Planning and positioning

• The sella can be approached by three transsphenoidal approaches: direct transnasal, submucosal tunnel via an anterior mucosal incision, or sublabial. The direct transnasal approach provides adequate visualization of the sella with minimal tissue dissection.

• Magnetic resonance imaging (MRI) provides the most useful preoperative imaging.
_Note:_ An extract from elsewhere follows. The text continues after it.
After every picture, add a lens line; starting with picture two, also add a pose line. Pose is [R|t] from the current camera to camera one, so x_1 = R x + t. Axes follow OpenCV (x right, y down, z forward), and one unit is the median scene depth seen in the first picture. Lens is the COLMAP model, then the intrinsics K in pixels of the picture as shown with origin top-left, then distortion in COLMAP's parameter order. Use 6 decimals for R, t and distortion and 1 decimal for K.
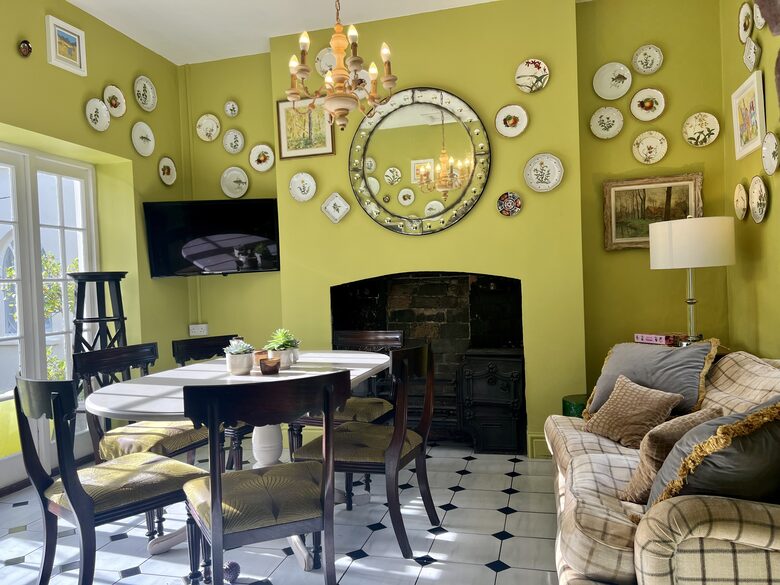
lens RADIAL K [[584.0, 0, 390.0], [0, 584.0, 294.0], [0, 0, 1]] dist [0.041707, -0.052132]
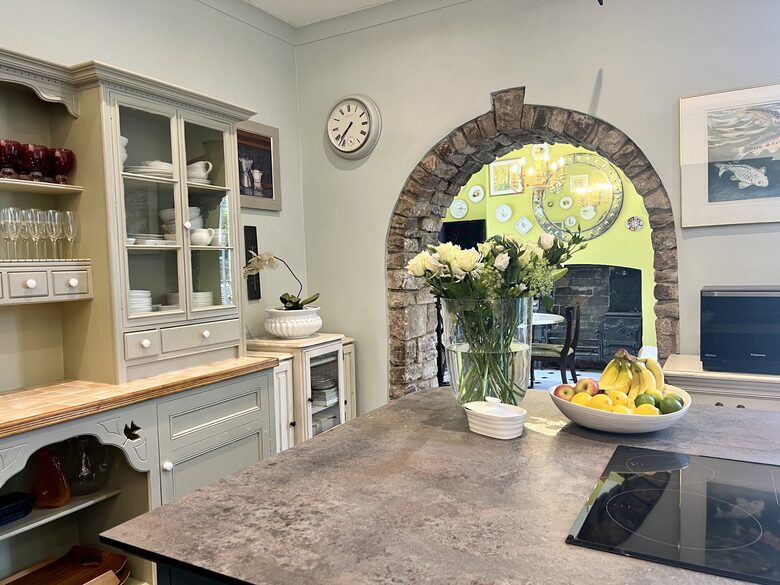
lens RADIAL K [[584.0, 0, 394.2], [0, 584.0, 304.3], [0, 0, 1]] dist [0.041707, -0.052132]
pose [[0.970446, 0.013627, -0.240934, -0.045241], [0.001890, 0.997944, 0.064059, -0.031531], [0.241311, -0.062621, 0.968425, -0.691164]]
T1-weighted images with and without gadolinium are useful for defining sellar anatomy and the relationship of sellar lesions to surrounding structures, including the optic chiasm, cavernous sinus, and internal carotid artery. T2-weighted images are useful for identifying cystic structures. Computed tomography (CT) scans are also helpful for defining sellar bony anatomy and identifying different subtypes of sphenoid sinus (i.e., conchae) that would be encountered intraoperatively.
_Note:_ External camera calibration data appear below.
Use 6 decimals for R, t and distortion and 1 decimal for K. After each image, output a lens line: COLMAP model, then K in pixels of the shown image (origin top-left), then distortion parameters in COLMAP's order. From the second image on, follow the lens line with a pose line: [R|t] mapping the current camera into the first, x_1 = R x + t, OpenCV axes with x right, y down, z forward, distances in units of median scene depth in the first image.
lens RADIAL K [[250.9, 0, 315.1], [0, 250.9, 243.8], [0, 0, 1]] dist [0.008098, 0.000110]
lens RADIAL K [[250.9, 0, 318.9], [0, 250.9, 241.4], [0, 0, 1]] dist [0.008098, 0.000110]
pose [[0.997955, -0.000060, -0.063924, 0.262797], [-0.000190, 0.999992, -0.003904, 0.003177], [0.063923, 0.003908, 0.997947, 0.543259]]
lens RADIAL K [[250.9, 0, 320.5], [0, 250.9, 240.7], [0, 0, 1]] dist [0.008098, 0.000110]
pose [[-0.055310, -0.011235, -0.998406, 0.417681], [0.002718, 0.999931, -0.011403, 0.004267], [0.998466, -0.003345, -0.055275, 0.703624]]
• Special care should be taken in cases in which there is a suspicion of a vascular lesion with aneurysms in the cavernous carotid and cases in which surrounding vascular structures can be similar on imaging to pituitary lesions.

• Intraoperatively, surgical navigation with MRI or CT as an adjunct can be used in cases in which the anatomy is distorted by either the tumor or prior surgeries. Some authors have also reported the use of intraoperative real-time MRI, which can be considered if available for complex cases.

• Preoperative endocrine evaluation by an endocrinologist helps identify conditions of hormone excess or deficiency. This evaluation is especially critical for patients with hypoadrenalism or hypothyroidism, which pose surgical and anesthetic risks if not corrected before surgery. In addition, patients with prolactinomas may be sufficiently treated with dopamine agonist therapy, obviating the need for surgery. An evaluation by a neuroophthalmologist helps identify and define a patient’s preoperative visual acuity and visual field ability.


Source

Transsphenoidal Surgery 9-1: Preoperative T1-weighted contrast MRI defines sellar anatomy and the relationship of sellar lesions to surrounding structures.


Transsphenoidal Surgery 9-2: The patient is positioned supine with the head elevated above the right atrium. The head is placed in a three-pin fixation device, with the neck flexed and turned toward the right shoulder so that a midline axis of approach is aligned with the surgeon’s field of view. The fluoroscope is positioned to give a coplanar view of the sella, and navigational devices are positioned for ease of view. An orogastric tube should be used to prevent drainage of blood products into the esophagus, which can result in immediate postoperative emesis or aspiration pneumonia. Some surgeons place a role of Kerlex gauze into the oropharynx as an alternative.

Transsphenoidal Surgery 9-3: The patient’s nose and facial structures are prepared with povidone-iodine (Betadine) solution, and the nasal mucosa is prepared with cotton-tip applicators soaked with Betadine solution. After preparation, the nose is packed with pledgets soaked with oxymetazoline (Afrin). Most patients are given ceftriaxone before beginning the surgery, and patients with Cushing syndrome are given preoperative stress dose steroids. The right lower abdominal quadrant, above the waste line, or the right thigh is prepared for harvesting of a fat or fascia lata graft. Also, a lumbar drain can be placed preoperatively if the tumor has suprasellar extension; a drain is optional if the lesion abuts the sellar diaphragm.

Transsphenoidal Surgery 9-4: A long hand-held nasal speculum and endoscope are used to visualize and infiltrate the mucosa overlying the nasal septum and turbinates with 0.25% lidocaine and epinephrine (1:200,000) for local anesthesia and hemostasis. A linear incision is made in the mucosa overlying the posterior septum, and the septum is fractured and deviated to the opposite side with the use of a No. 2 Penfield dissector. A self-retaining speculum is placed on either side of the remnants of the fractured septum to allow visualization of the sphenoid ostia and keel of the rostrum. MT, medial turbinate; NS, nasal septum.